▶ DOCUMENT TEXT
◇ ◇ ◇ ◇ ◇
Mike Allen added, "It's a lot harder now to be a CEO. These issues that Jim is talking about -- and this includes me, too -- this includes LGBT discrimination, this includes immigration. Like all of those, it used to be risky for a brand or a company to talk about it. Now they have to.

"It's funny; this is partly a Trump effect. Just in the last year there's been something of a change from pulling back to, now you have to speak up."

Co-host John Dickerson said, "That's because purchasers make their decisions every day about whether to fly Delta or not fly Delta. But voters are different in the way they behave -- if you want to punish a lawmaker, you have to wait all the way until November, and in this case you have a calcified group supporting Second Amendment rights. They believe in them very strongly, so you have a pushback, whereas with consumer products you don't really have a pushback."

"For all the people who want change in the wake of this shootings, it has to be in voting," VandeHei said. "Since the 1994 election, the reason that Republicans -- and a lot of Democrats, by the way -- never challenged the NRA is because they believed that it's political suicide to do so. If millennials turn out, if voters who are outraged turn out, and sudden you see members of Congress losing because of the gun issue, it won't just change, it will change like that! It will change instantly.  Because lawmakers respond to incentives, and the incentive is for them, I want to keep my job. If you lose your job because of it, the game changes on a debate that was otherwise been defined differently for 30 years."

Allen noted that the students protesting current gun laws, who have been likened to the "Freedom Rider" of the 1960s civil rights movement, will be voters soon – and companies and lawmakers are starting to realize that a wave of millennials at the polls is coming. "And just as their consumer behavior is different, they also are a lot more likely to have their own opinions than mirror their folks, or mirror some of the other influencers that young voters have in the past," Allen said.

Given President's Trump comments on the issue, including talk of raising the minimum age to purchase assault rifles, VandeHei was asked if he thought things might happen once Congress returns from a break this week.

"This president more than anyone, he does has a super power: He has this ability to get Republicans to do things that we always thought they wouldn't do," VandeHei said. "We saw it play out on deficits; we saw it play out on how Republicans view the FBI."
◇ ◇ ◇ ◇ ◇
▶ WORK INSTRUCTION 1
Rewrite the gun-politics discussion from "Given President's Trump" up to and including "break this week.", changing "minimum age" to "legal age".
▶ WORK INSTRUCTION 2
In the gun-politics discussion, since which election does VandeHei say Republicans and many Democrats have avoided challenging the NRA?
▶ WORK INSTRUCTION 3
Continue the gun-politics discussion from where it stops.
The entries that follow have no connection to the gun-politics discussion.
◇ ◇ ◇ ◇ ◇
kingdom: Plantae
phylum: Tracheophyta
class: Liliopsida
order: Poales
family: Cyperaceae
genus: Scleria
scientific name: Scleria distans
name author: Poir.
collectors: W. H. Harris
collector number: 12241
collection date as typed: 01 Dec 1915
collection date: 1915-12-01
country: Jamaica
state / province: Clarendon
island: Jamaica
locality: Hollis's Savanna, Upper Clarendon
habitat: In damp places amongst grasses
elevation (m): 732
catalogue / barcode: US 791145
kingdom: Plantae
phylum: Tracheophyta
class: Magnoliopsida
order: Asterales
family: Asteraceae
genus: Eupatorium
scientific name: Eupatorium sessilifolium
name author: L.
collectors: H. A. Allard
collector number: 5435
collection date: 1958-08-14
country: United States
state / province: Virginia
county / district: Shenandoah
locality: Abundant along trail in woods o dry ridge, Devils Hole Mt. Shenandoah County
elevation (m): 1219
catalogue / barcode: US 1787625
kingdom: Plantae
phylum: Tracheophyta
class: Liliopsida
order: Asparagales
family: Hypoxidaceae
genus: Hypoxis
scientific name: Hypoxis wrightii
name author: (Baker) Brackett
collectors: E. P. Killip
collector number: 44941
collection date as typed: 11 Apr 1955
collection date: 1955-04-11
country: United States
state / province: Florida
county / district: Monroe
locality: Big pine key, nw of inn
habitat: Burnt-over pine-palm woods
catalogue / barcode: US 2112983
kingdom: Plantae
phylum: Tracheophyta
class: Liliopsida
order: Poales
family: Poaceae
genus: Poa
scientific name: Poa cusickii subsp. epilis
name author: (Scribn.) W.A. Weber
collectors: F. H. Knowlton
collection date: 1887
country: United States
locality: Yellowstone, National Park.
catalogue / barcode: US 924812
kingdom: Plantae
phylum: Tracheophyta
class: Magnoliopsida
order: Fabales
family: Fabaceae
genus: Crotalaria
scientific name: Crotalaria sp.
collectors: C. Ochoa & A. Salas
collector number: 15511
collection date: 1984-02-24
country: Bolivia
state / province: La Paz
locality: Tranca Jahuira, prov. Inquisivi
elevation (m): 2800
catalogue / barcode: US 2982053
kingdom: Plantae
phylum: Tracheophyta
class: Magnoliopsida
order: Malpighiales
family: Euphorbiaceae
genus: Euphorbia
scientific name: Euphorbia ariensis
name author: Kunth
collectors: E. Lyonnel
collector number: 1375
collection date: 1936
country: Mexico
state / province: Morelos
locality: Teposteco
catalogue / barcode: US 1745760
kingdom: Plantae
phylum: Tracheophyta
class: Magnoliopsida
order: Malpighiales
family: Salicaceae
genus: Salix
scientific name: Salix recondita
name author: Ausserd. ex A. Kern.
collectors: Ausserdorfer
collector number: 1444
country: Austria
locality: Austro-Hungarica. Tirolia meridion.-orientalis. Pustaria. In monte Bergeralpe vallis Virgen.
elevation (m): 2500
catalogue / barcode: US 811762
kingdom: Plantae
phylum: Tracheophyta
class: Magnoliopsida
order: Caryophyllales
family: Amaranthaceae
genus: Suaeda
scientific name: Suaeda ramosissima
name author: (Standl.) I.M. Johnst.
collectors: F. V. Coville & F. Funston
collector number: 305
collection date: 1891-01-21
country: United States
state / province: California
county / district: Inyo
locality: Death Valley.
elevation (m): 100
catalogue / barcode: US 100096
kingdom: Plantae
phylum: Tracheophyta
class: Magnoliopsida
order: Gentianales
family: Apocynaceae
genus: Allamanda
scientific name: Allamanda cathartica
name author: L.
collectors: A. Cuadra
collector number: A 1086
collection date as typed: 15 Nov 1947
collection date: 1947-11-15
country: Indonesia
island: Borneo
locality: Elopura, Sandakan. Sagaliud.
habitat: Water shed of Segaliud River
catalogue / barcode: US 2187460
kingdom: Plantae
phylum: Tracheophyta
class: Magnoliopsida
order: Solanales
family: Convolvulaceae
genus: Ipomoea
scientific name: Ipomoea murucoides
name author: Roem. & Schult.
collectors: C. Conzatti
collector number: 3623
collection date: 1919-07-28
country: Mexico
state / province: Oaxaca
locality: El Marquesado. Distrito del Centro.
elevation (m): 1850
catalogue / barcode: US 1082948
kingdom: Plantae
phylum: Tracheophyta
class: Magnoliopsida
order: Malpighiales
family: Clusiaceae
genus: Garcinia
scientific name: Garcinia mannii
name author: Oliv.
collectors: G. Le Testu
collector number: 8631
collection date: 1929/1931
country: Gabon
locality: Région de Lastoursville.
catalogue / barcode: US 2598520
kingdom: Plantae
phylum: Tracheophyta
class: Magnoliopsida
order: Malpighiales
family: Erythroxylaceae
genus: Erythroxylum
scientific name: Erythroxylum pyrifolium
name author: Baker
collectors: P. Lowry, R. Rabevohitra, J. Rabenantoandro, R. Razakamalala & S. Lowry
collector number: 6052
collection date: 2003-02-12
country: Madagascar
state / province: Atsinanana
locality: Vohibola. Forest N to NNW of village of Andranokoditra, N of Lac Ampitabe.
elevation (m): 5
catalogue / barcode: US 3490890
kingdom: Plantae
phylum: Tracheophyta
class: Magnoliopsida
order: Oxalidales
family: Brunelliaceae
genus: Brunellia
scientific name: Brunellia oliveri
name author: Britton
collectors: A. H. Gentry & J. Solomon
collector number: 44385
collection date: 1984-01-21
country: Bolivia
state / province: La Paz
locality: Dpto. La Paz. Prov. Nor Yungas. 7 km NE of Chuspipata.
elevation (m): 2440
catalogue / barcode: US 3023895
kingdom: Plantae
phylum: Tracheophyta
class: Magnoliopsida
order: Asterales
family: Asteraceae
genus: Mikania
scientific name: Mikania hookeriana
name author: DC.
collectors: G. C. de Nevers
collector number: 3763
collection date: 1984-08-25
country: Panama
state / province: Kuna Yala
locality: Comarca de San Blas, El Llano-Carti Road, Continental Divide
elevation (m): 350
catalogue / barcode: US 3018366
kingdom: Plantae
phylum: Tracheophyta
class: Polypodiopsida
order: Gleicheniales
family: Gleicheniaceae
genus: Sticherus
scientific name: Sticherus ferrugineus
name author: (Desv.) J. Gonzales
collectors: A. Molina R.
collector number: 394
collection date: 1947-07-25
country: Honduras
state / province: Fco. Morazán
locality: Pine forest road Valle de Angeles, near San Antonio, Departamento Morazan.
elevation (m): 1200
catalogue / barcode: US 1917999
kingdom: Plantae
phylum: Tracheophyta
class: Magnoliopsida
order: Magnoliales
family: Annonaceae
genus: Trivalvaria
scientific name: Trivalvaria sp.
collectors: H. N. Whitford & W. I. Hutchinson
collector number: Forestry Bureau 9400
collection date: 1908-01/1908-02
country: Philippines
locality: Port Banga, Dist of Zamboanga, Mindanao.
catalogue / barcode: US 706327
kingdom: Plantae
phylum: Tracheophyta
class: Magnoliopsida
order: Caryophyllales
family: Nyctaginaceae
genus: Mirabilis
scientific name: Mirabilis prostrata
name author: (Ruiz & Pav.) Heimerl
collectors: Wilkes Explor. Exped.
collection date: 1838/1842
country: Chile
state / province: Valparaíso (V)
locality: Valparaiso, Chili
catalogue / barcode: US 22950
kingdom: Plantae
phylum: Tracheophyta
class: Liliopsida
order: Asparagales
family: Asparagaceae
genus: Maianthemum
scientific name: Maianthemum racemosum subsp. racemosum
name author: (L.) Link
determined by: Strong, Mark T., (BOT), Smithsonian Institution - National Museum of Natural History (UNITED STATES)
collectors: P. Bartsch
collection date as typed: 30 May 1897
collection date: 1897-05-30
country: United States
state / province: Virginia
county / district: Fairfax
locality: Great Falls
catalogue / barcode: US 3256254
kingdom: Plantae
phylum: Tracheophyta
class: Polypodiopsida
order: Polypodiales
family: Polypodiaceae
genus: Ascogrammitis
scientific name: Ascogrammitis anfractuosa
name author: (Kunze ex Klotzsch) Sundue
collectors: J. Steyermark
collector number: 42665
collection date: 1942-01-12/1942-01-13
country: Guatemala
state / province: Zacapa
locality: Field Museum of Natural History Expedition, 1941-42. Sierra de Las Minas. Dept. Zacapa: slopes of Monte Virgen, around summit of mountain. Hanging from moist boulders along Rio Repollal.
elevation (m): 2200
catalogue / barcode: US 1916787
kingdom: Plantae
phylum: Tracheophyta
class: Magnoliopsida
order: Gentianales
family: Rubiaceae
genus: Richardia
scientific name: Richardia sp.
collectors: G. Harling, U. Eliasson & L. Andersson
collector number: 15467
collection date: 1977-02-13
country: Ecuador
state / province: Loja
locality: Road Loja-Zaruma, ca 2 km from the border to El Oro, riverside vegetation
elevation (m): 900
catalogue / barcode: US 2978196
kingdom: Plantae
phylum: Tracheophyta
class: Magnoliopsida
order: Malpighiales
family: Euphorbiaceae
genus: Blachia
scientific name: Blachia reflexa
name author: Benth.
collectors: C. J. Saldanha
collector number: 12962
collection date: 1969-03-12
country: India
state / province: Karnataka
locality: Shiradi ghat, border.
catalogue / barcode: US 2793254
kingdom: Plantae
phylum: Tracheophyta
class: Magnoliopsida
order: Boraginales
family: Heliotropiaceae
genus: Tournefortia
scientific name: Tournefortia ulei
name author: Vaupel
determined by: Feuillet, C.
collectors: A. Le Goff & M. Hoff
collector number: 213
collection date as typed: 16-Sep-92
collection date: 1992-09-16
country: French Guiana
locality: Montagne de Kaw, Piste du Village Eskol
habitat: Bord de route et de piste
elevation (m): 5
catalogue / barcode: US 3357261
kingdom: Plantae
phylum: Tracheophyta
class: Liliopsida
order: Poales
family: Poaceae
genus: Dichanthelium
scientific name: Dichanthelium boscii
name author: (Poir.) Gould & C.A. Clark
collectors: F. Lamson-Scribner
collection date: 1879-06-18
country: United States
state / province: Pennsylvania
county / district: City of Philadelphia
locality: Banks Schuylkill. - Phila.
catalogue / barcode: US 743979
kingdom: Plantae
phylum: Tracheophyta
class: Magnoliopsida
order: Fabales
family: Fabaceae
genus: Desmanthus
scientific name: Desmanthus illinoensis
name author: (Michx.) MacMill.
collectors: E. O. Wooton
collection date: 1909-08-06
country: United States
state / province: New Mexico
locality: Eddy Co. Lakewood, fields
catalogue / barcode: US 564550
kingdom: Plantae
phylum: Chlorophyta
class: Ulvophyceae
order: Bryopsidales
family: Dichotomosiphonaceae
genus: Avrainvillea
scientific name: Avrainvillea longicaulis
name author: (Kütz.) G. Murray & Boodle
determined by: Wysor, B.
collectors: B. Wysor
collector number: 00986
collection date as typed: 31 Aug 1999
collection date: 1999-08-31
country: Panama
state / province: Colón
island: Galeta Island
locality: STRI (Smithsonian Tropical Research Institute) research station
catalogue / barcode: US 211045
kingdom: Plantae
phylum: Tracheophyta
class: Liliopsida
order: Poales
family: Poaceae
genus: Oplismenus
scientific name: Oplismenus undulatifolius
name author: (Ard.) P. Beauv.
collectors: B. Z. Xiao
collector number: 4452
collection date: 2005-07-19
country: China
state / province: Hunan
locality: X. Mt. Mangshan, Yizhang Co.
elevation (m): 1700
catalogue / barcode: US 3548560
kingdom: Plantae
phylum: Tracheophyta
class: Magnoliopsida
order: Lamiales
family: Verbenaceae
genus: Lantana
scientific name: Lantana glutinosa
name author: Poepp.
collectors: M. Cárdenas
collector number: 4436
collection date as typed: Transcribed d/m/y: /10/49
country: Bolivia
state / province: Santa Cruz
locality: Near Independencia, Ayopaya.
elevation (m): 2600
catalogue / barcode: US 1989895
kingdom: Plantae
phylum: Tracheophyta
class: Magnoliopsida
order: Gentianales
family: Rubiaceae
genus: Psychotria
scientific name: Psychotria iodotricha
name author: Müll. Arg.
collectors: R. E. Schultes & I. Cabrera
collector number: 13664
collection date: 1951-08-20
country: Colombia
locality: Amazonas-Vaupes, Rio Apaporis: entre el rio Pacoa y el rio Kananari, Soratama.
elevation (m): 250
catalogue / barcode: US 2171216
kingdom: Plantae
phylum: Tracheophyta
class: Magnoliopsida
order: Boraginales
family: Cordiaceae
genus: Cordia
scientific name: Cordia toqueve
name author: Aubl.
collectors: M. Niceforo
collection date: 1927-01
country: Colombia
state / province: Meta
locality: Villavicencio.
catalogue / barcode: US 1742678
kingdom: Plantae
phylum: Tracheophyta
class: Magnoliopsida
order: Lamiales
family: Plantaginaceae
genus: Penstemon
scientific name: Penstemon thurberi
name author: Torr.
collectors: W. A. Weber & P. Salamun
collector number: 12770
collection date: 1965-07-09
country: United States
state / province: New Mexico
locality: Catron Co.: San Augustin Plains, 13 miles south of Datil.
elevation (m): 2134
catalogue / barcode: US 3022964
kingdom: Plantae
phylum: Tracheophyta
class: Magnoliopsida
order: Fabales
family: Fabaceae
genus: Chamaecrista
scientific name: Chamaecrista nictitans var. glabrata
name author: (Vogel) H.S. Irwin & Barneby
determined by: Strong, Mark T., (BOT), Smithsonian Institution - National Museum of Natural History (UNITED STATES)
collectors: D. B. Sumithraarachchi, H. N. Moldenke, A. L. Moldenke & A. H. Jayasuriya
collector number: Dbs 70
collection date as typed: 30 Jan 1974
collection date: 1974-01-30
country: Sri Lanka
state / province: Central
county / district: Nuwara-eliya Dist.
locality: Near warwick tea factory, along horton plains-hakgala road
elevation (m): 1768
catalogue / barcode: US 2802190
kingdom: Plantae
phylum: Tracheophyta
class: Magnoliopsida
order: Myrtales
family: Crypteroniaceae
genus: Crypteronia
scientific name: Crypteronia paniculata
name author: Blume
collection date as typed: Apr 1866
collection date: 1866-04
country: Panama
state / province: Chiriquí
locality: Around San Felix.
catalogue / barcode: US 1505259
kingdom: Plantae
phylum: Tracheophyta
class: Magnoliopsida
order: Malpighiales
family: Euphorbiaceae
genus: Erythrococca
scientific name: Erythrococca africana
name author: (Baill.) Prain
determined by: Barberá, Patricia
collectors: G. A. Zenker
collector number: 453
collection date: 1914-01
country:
◇ ◇ ◇ ◇ ◇
▶ EXPECTED ANSWER 1
Given President's Trump comments on the issue, including talk of raising the legal age to purchase assault rifles, VandeHei was asked if he thought things might happen once Congress returns from a break this week.

▶ EXPECTED ANSWER 2
Since the 1994 election.

▶ EXPECTED ANSWER 3
But he was not optimistic that Mr. Trump would put forth an effective agenda: "When he talks in public, he's talking about arming teachers. That's the thing that has him most amped up right now. I don't think anybody thinks that that's the solution, and it certainly is not a pathway to a bipartisan compromise to get significant gun legislation."

Allen and VandeHei were also asked about an Axios report that President Trump has been pushing to have the pilot of his personal jet head the Federal Aviation Administration.

"This is the president of the United States has put forward his personal pilot to run the FAA," said VandeHei. "We joke about it; it's not a joke. It's a massive part of the bureaucracy that regulates what happens in the air.

"And this is gong to the heart of how Donald Trump does run the presidency like a family business. He's got his son-in-law sitting there making big diseases when he can't clear the background check to be able to get security clearance to have access to the most sensitive intelligence. He's got his daughter, Ivanka, intimately involved in tons of public policy. 

"So many days we laugh and laugh, but this isn't normal. It's not normal to have this many family members this intertwined in the operation of a White House, for the obvious reasons. When it happens, it presents conflicts of interest. There's a reason Chief of Staff Kelly is outraged by this, doesn't really want the kids there, because it just makes life more complicated for the people who are there trying to do their jobs and not feel like the deck is stacked because they're not part of the family circle."